**What the task asks**
Copy word for word the part of the article below about the Hawks' goalie that starts with the words "In his first" and ends with "average) is plus-0.8.".

**Reading text**
Before the Jones-for-Knight trade, goalie was probably the weakest position in the Hawks’ prospect pool.

Drew Commesso is an intriguing piece, and his late-season surge in Rockford increased his stock after Knight’s arrival, but he’s not an elite prospect. Arvid Soderblom improved significantly last season and now has 86 games of NHL experience, but he’ll probably never be more than a backup.

In Knight, the Hawks have a potential long-term franchise goalie. But now it’s up to him — with the help of Hawks goalie coach Jimmy Waite and longtime Connecticut-based trainers Ben Prentiss and Brian Elser — to reach that potential.

In his first 95 NHL games, he has been a roughly middle-of-the-pack goalie. His career save percentage is .904; the league average was .900 last season. His career GSAA (goals saved above average) is plus-0.8.

His save percentage and GSAA dipped to .893 and minus-2.9, respectively, with the Hawks last season, but that was over a small 15-game sample.

Talent-wise, however, he’s well ahead of the pack. He’s one of the most technically precise goalies to enter the league in some time, with outstanding technique, particularly his lower-body technique.

“What impresses me is his explosiveness to move side-to-side — and, after a save, how quick he is to react to a second shot,” Waite said in March. “He gets really low and wide, and his edges are really good at pushing left and right. He’s able to make saves that other guys don’t make because of how quick he is.”

Knight’s observant and thoughtful mindset, in addition to the unique experience he gained watching Sergei Bobrovsky lead the Panthers to the Stanley Cup in 2024, add more tools to his box. He has a lot going for him.

The challenge will be putting it all together. Whether he does or doesn’t will determine whether he follows a career trajectory like that of Jacob Markstrom or like Ilya Samsonov. Those goalies’ save percentages also were .904 after their first 95 games, but they’ve diverged greatly since.

Knight putting it all together — or at least most of it together — this season might also be the Hawks’ most viable path to stepping out of the NHL basement and reaching the fringe of the playoff picture.

He isn’t quite Connor Bedard, but he’s arguably the Hawks’ biggest X-factor.

Stance change

Most NHL players take one lengthy break immediately after their season ends, then gradually ramp up training in the summer. Knight prefers to take multiple short breaks.

“I like to continuously stay in shape,” he said. “Then, toward the end of the summer, when I feel like I need a break, I take another one instead of taking a full break at the beginning of the summer and then playing catch-up.”

**Given entries**
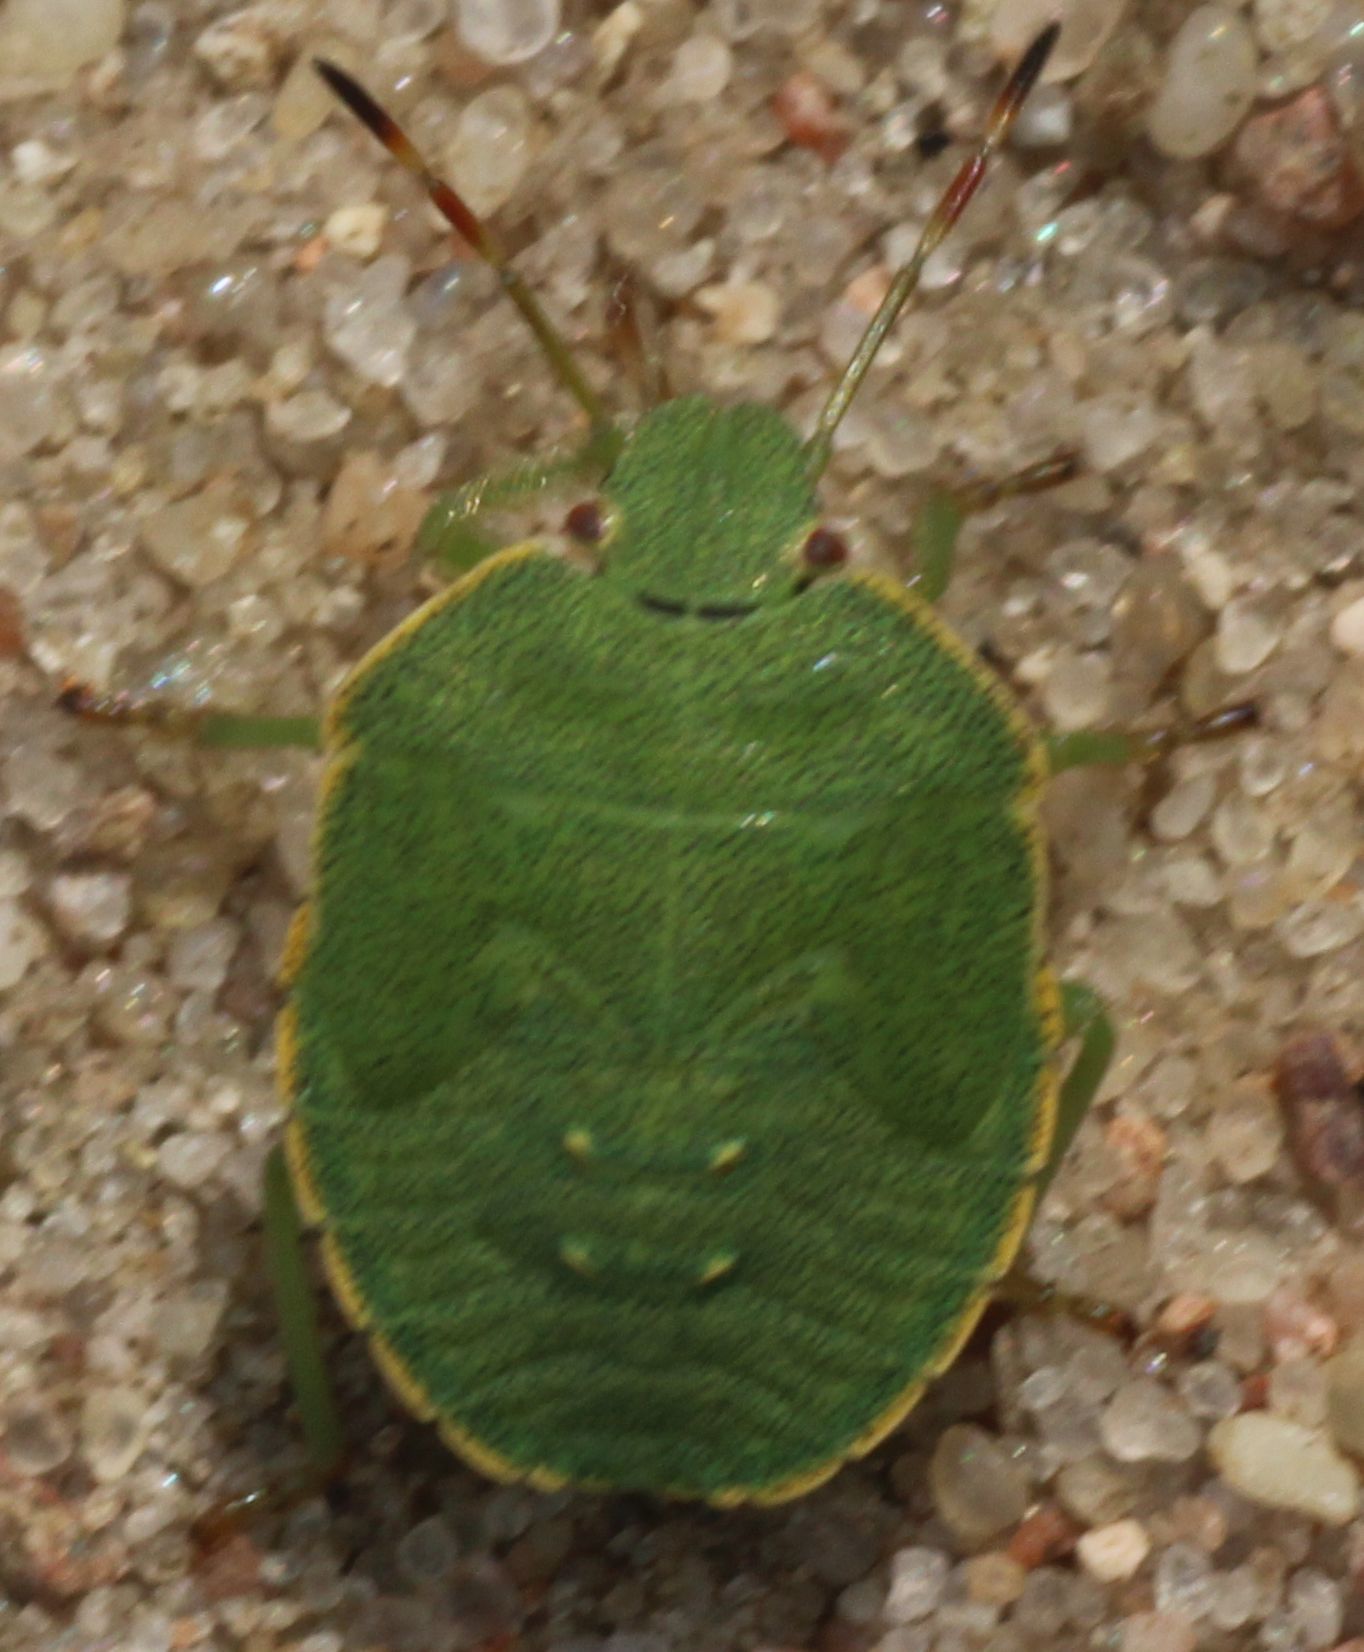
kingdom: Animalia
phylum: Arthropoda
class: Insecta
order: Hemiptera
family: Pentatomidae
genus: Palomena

==

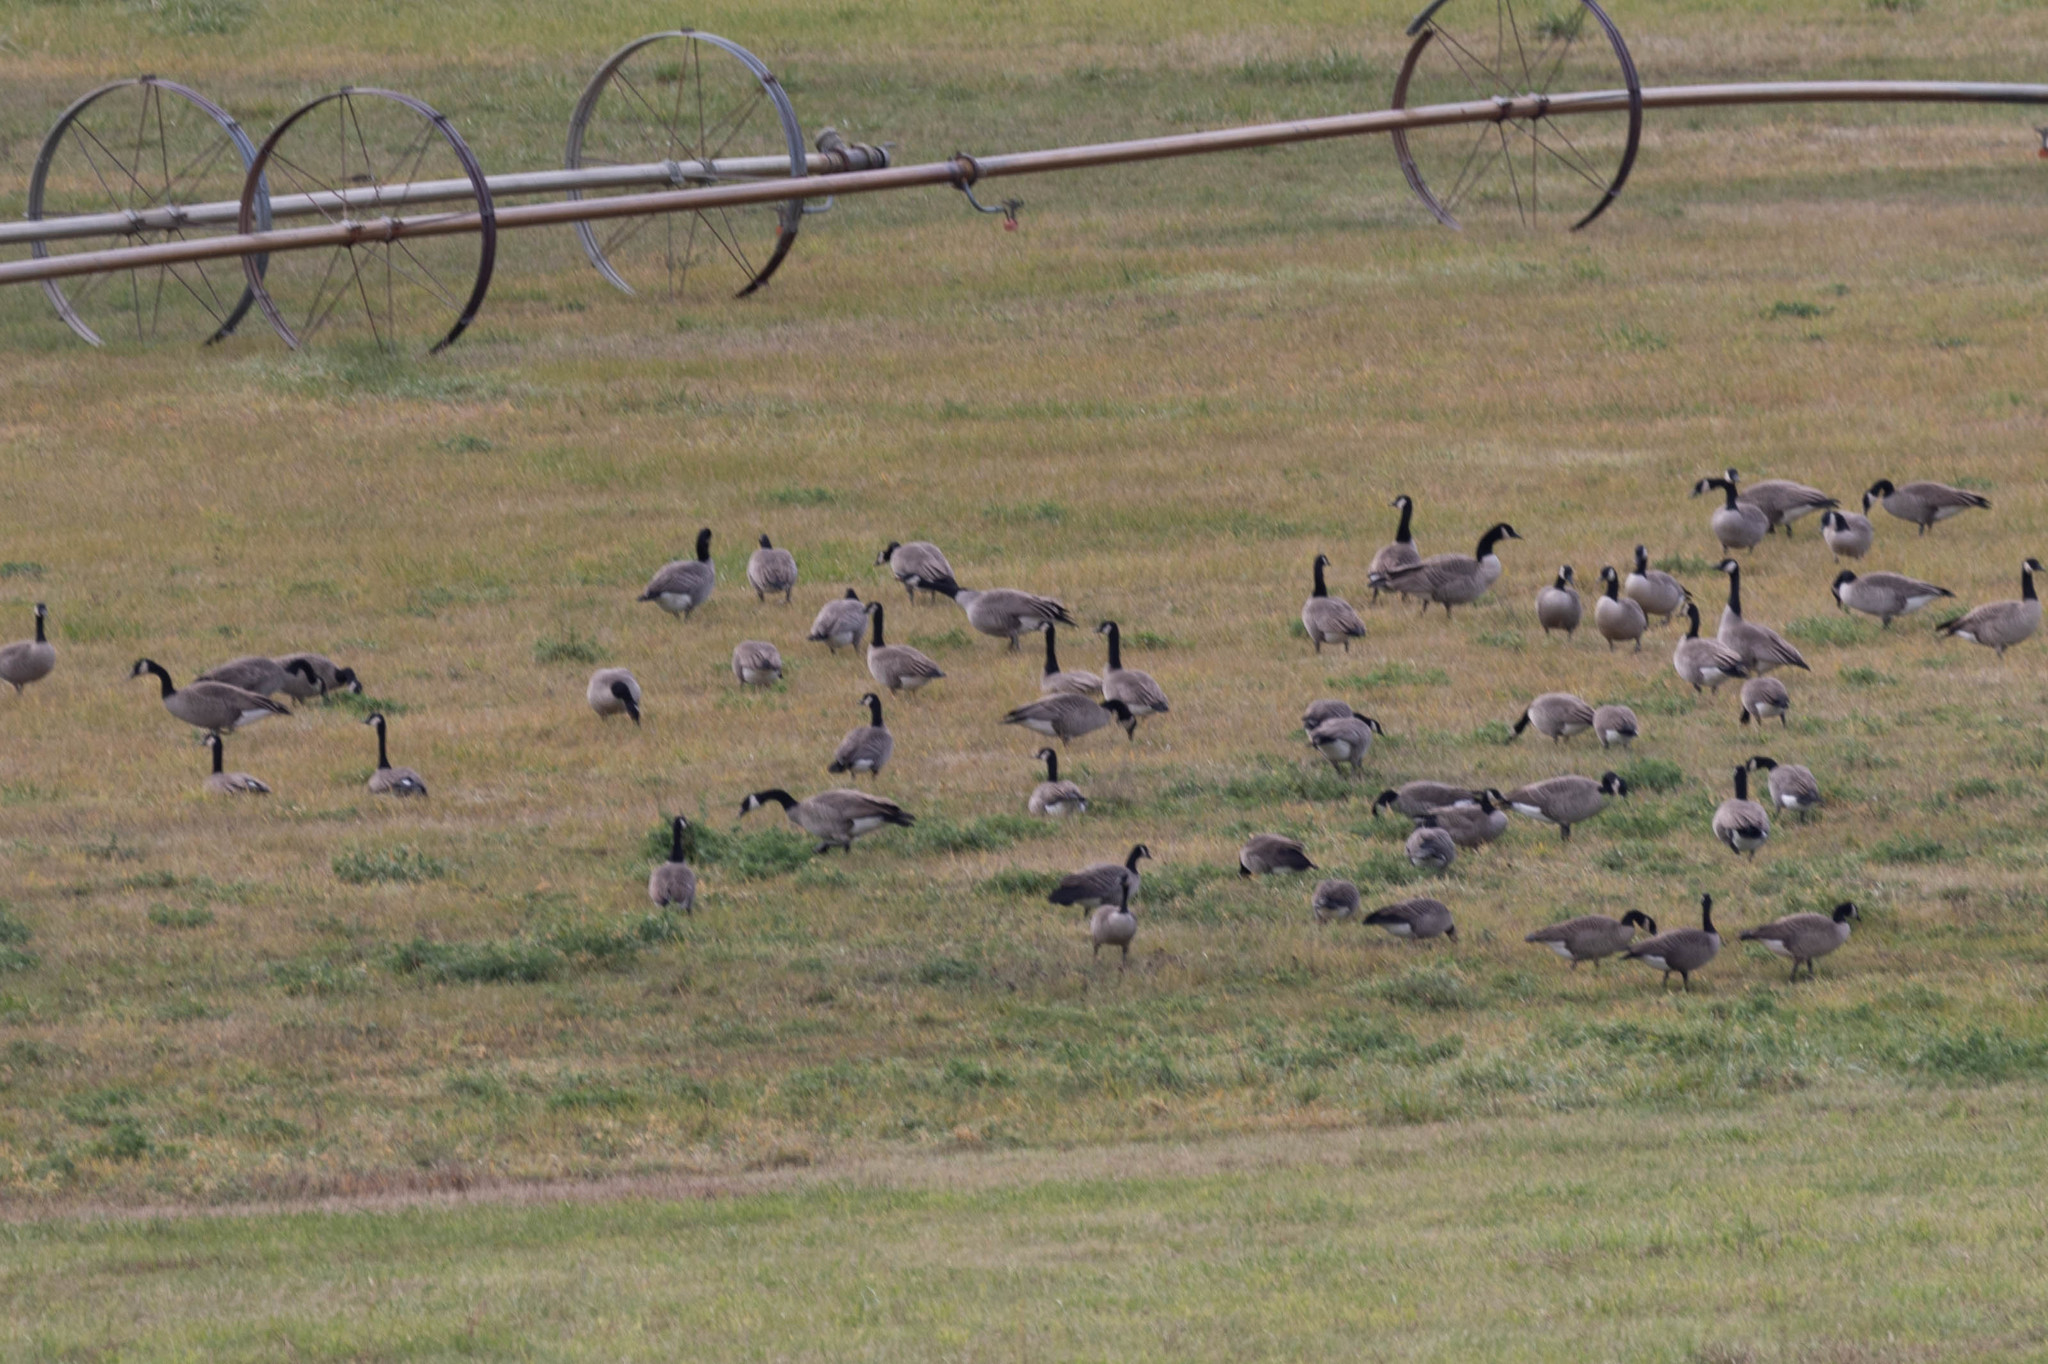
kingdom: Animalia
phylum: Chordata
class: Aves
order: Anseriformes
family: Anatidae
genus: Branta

**Solution for this problem**
In his first 95 NHL games, he has been a roughly middle-of-the-pack goalie. His career save percentage is .904; the league average was .900 last season. His career GSAA (goals saved above average) is plus-0.8.